En las elecciones del 2019 las victorias de los candidatos alternativos, principalmente las logradas en Bogotá, Medellín y Cali, suscitaron la percepción de apertura en el escenario político colombiano. Fueron celebradas con bombos y platillos, replicadas por la mayoría de los medios y consideradas por comentaristas y usuarios de las redes sociales como el advenimiento de una nueva época en el manejo de la política y del poder. Hoy, esa efervescencia se ha diluido en un sentimiento de desencanto generalizado, por cuenta de erráticas decisiones y de la ejecución de agendas que permanecieron ocultas en el trasegar de las campañas.
Claudia López ha resuelto controvertir en vez de gestionar y administrar. Enfrentó la pandemia con improvisaciones que pretendió ocultar con su permanente rencilla con el presidente y su gabinete, actitudes que siguen cobrando vidas en la ciudad y que representan la mayoría de las muertes en Colombia. La seguridad ciudadana se descompuso al ritmo de su inquina con la Policía, cuya labor sistemáticamente obstaculiza y procura demonizar y deslegitimar. Los subsidios y ayudas se entregan a manera de dádiva y sus destinatarios son reprendidos y humillados en el ejercicio de sus labores de subsistencia. La ejecución de sus programas se concentró en superar a Petro en el reparto de mermelada y su único galardón ha sido el de sus retractaciones por mandato judicial.
El novel alcalde de Medellín no obra por impulsos temperamentales, sino con el claro propósito de subsumir lo privado en lo público en obedecimiento a su credo ideológico, mediante la ejecución de las herramientas procedimentales necesarias para tal efecto. No importa que con ello amenace la prosperidad de la ciudad construida gracias a la colaboración del sector privado en la realización de las políticas públicas y en la satisfacción de los servicios al ciudadano. Allí, ni el alarde tecnológico del alcalde logró contener la propagación del virus y su enorme costo en vidas.

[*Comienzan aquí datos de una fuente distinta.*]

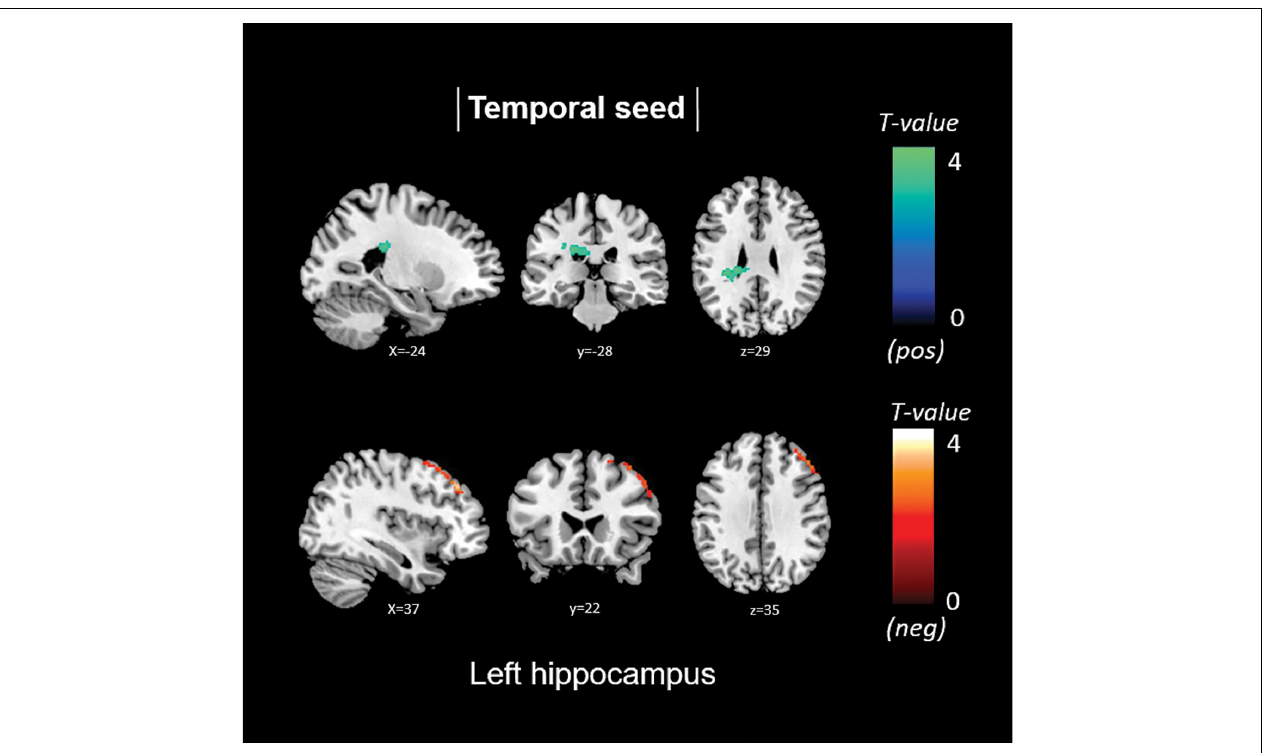
FIGURE 6 | Positive (blue) and negative (red) correlations between brain functional connectivity of selected unilateral seed regions and total anosognosia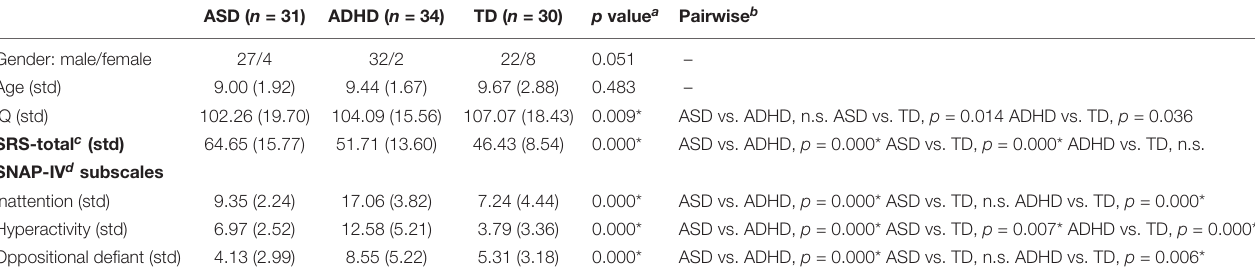
TABLE 2 | The demographic and clinical characteristics of all participants.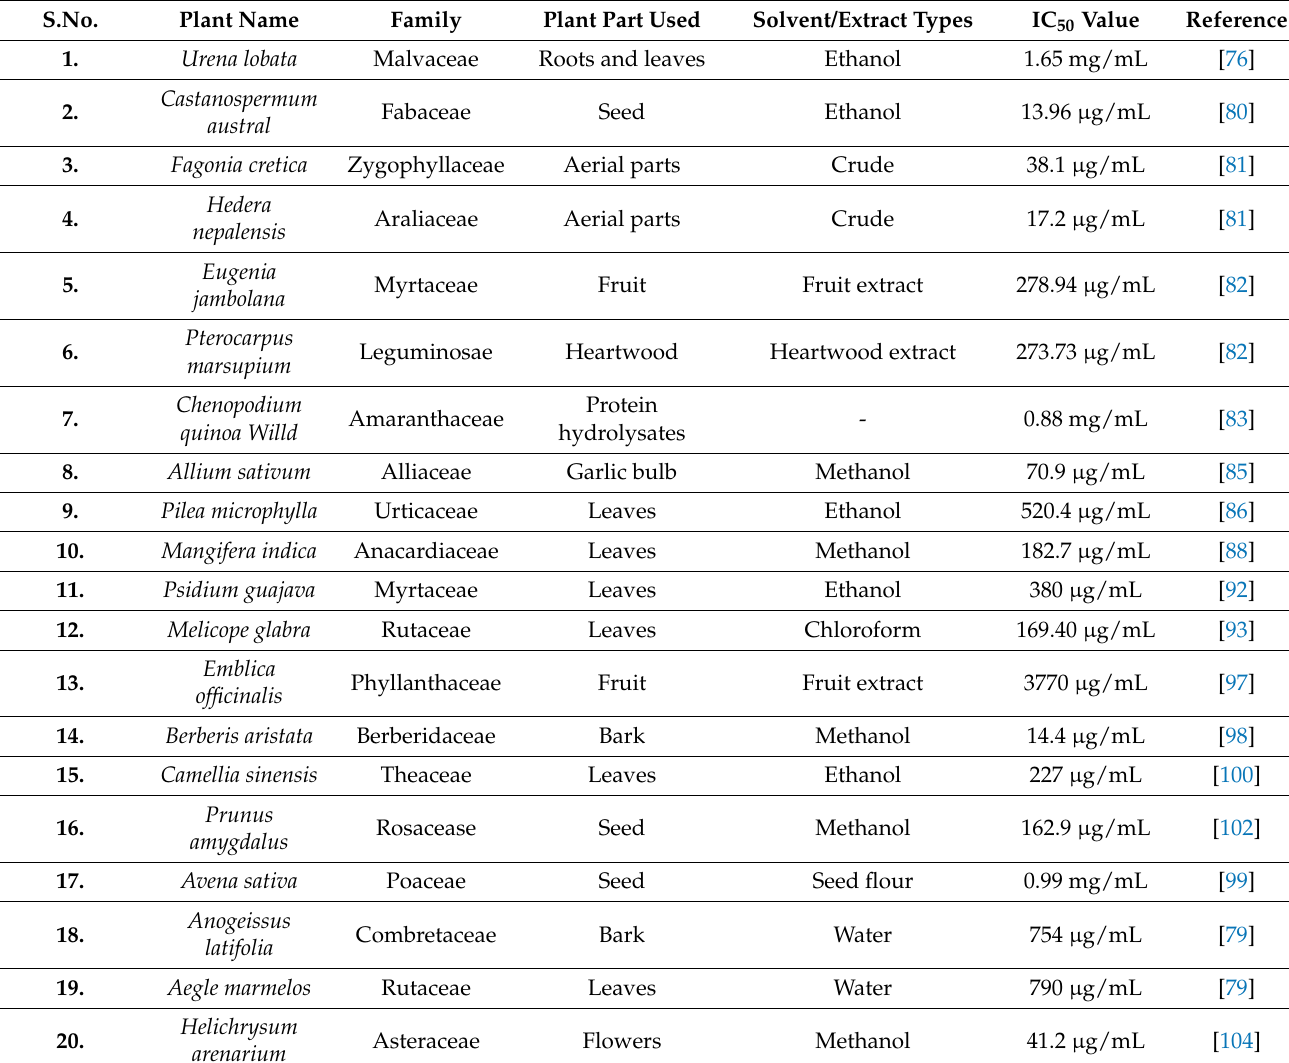
Table 2. Plants extracts that inhibit DPP-4 and their IC 50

Allí, también, revivió la mermelada que se dispensa a raudales a quienes comparten su agenda y objetivos, sin que tampoco lograra combatir la inseguridad y la delincuencia que diariamente golpea e intimida al ciudadano.
En Cali, el alcalde ha resuelto espantar los flagelos del virus y de la inseguridad con otros programas, pero igualmente ineficientes, buscando conjurar sus efectos con un relajamiento permisivo ante la fiesta y la rumba, seguramente considerados antídotos ante las amenazas presentes.
Las políticas en las tres ciudades parecen la aplicación de la “estrategia del caracol” que permite el desmantelamiento de la casa, con conservación de su fachada, hasta la hora de su destrucción final. Podría inspirar las propuestas presidenciales progresistas en las que Colombia Humana suscita miedos y la batuta indecisa y etérea de Fajardo despierta incertidumbre, porque en esos lares el canon ideológico prima sobre la realidad.
La paz no se decreta, se construye. Crear normas y situaciones pétreas equivale al imposible esfuerzo de detener el futuro. Necesitamos un acuerdo que permita reconciliar el pasado reciente con las exigencias del futuro inminente.